* _Work to complete_
Of all the lines below, output only those starting at the one with "специалисту, чтобы новое стекло не разбилось." and ending at the one with "et qu’il est", both ends included, exactly as written.

--- Entries shown Enclosed Below ---

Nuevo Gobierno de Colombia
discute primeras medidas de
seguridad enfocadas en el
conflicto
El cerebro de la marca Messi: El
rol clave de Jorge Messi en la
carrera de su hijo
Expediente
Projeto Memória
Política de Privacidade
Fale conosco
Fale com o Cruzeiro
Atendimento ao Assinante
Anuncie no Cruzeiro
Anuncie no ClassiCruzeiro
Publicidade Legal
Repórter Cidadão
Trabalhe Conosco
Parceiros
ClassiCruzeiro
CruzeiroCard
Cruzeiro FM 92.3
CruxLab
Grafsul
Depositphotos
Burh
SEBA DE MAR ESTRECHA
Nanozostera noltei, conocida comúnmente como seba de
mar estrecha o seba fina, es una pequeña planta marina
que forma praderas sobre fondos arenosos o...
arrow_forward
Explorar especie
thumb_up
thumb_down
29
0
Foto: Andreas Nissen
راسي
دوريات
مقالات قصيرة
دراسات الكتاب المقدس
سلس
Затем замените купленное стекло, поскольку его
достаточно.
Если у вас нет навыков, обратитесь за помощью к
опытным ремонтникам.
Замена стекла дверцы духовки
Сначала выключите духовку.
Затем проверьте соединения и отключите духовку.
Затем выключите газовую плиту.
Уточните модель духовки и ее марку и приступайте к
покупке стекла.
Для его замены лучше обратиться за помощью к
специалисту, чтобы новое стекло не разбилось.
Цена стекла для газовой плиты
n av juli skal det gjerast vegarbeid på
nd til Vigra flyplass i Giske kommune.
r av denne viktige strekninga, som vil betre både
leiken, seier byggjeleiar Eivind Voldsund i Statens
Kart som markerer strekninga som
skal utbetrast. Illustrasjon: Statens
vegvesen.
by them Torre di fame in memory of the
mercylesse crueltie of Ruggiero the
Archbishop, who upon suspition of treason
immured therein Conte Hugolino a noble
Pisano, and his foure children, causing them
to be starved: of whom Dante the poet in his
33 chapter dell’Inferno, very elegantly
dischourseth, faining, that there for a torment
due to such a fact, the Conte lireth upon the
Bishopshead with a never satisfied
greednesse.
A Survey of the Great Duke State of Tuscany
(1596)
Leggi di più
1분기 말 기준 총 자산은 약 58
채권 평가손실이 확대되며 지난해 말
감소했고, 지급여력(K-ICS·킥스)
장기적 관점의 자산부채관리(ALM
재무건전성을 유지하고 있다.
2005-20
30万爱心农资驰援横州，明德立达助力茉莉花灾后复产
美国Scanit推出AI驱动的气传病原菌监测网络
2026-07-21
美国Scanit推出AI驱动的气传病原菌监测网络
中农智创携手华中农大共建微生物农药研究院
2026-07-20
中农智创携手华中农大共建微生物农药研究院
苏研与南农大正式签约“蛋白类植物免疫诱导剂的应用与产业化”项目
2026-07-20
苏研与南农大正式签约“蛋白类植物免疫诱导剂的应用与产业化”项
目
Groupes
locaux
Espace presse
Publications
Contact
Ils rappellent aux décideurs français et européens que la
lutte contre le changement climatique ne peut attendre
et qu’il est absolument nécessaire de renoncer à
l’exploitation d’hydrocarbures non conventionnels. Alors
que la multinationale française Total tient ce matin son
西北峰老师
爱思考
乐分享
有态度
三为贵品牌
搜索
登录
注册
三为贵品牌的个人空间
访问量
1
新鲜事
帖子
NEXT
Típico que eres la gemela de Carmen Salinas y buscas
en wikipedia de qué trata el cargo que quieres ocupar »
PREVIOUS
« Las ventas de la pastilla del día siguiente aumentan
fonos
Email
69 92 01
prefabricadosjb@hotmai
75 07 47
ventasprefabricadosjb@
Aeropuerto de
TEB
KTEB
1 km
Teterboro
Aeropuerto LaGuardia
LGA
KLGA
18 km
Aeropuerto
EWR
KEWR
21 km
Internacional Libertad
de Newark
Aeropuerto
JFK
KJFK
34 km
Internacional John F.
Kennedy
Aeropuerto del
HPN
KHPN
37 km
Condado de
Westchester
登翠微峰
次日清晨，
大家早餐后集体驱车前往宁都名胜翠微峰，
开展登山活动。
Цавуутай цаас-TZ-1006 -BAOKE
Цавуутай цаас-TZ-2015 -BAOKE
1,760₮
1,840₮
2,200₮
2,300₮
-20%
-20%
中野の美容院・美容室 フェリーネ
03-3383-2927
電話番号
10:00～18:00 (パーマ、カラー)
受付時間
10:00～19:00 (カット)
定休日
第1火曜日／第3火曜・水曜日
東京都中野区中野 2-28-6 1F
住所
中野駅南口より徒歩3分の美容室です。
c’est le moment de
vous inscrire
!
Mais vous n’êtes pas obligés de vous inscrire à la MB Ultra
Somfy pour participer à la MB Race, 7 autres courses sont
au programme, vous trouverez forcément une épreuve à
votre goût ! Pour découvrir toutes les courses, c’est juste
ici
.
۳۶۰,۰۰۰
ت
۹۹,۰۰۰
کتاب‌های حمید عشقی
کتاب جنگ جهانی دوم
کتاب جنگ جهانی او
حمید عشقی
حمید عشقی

--- End of Enclosed Entries shown ---

* _Exercise solution_
специалисту, чтобы новое стекло не разбилось.
Цена стекла для газовой плиты
n av juli skal det gjerast vegarbeid på
nd til Vigra flyplass i Giske kommune.
r av denne viktige strekninga, som vil betre både
leiken, seier byggjeleiar Eivind Voldsund i Statens
Kart som markerer strekninga som
skal utbetrast. Illustrasjon: Statens
vegvesen.
by them Torre di fame in memory of the
mercylesse crueltie of Ruggiero the
Archbishop, who upon suspition of treason
immured therein Conte Hugolino a noble
Pisano, and his foure children, causing them
to be starved: of whom Dante the poet in his
33 chapter dell’Inferno, very elegantly
dischourseth, faining, that there for a torment
due to such a fact, the Conte lireth upon the
Bishopshead with a never satisfied
greednesse.
A Survey of the Great Duke State of Tuscany
(1596)
Leggi di più
1분기 말 기준 총 자산은 약 58
채권 평가손실이 확대되며 지난해 말
감소했고, 지급여력(K-ICS·킥스)
장기적 관점의 자산부채관리(ALM
재무건전성을 유지하고 있다.
2005-20
30万爱心农资驰援横州，明德立达助力茉莉花灾后复产
美国Scanit推出AI驱动的气传病原菌监测网络
2026-07-21
美国Scanit推出AI驱动的气传病原菌监测网络
中农智创携手华中农大共建微生物农药研究院
2026-07-20
中农智创携手华中农大共建微生物农药研究院
苏研与南农大正式签约“蛋白类植物免疫诱导剂的应用与产业化”项目
2026-07-20
苏研与南农大正式签约“蛋白类植物免疫诱导剂的应用与产业化”项
目
Groupes
locaux
Espace presse
Publications
Contact
Ils rappellent aux décideurs français et européens que la
lutte contre le changement climatique ne peut attendre
et qu’il est absolument nécessaire de renoncer à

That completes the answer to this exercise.